Jan Grundmann covers all important topics related to search engine optimization and content marketing, including analysis of new Google Updates and data from the Searchmetrics Suite. Jan Grundmann has been working as a journalist and content marketer since 2005. He has been a regular author on the Searchmetrics Blog since 2015, and also writes for his railway travel portal

8 thoughts on “Mobile-First: How You Can Prepare for Google’s New Index

  • Mobile friendly websites are a must! Thanks for pointing that out. AMP pages will probably also be a good ranking and visibility factor in a near future.

  • This text is important. Businesses who don’t have mobile friendly websites will lose more and more visibility. AMP pages will probably be the next requirement very soon.

  • The era has convert Desktop to Mobile…..Now mobile has become one of the best source of business….Nice post. I have submitted request for detail.

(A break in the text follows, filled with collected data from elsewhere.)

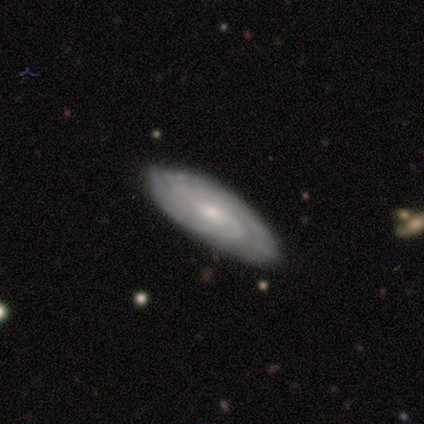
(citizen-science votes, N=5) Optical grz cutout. It shows a featured or disk galaxy (80%) with no bar (75%), tight (50%, tied with medium) spiral arms (100%) and a small central bulge (75%). Merging: none (100%).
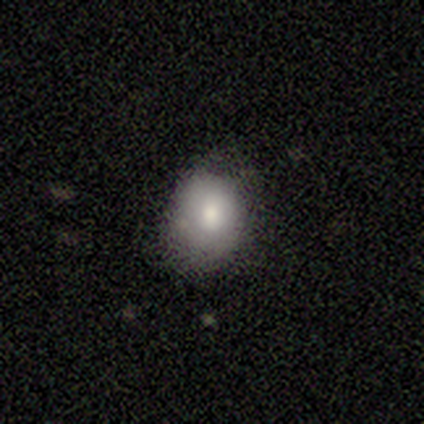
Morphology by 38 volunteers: Smooth or featured?
  - smooth: 76% *
  - star or artifact: 16%
  - featured or disk: 8%
How rounded?
  - in between: 66% *
  - round: 34%
  - cigar-shaped: 0%
Merging?
  - none: 62% *
  - minor disturbance: 28%
  - merger: 6%
  - major disturbance: 3%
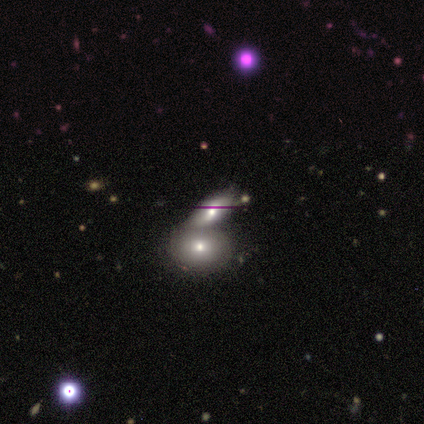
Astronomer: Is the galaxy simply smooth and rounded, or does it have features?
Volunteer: smooth — 67%.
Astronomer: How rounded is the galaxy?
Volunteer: in between — 100%.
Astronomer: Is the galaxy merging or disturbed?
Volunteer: merger — 80%.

  • It’s not only about search engines but it is mostly for the users. Now a days internet users are using mobile devices more than desktop computers or laptops. Any business wants to get maximum out of those people who are using mobile devices, its website has to be optimized properly for it. Responsiveness, proper use of structured data, fast website and mobile usability are the key factors and obviously the AMP is the newest development. Semantic SEO and machine learning is changing the SEO a lot and hopefully this will continue and make the internet cleaner.

  • It’s going to be a fascinating few months (and years!) ahead. Time will see whether this is a real game changer or not. Some great tips in the article though, good to be prepared.

  • Thanks Jan Grundmann,

    You have clearly illustrated how it’s useful for websites to be mobile friendly, responsive or there should be mobile version of the Website. Even AMP seems to be more interesting & in future I think Google will also consider AMP Website Pages where the chances of users to engage are more.

    What’s yours thought on Users Engagement?
    I think users engagement will be the most important factor which will be considered by Search Engines.

  • Excellent article. The importance of ensuring your website is mobile friendly is now even more important. Stats on a number of our sites shows nearly two thirds of our visitors are now via mobiles and tablets which endorses this articles content.

  • Great article! It is good to know all these things in order to see what are you failing and what is needed to improve on your website. Mobile is not the future as so many people say, it is the present, and in 2017 is quite necesary to have a responsive web for mobile, phablets and tablets.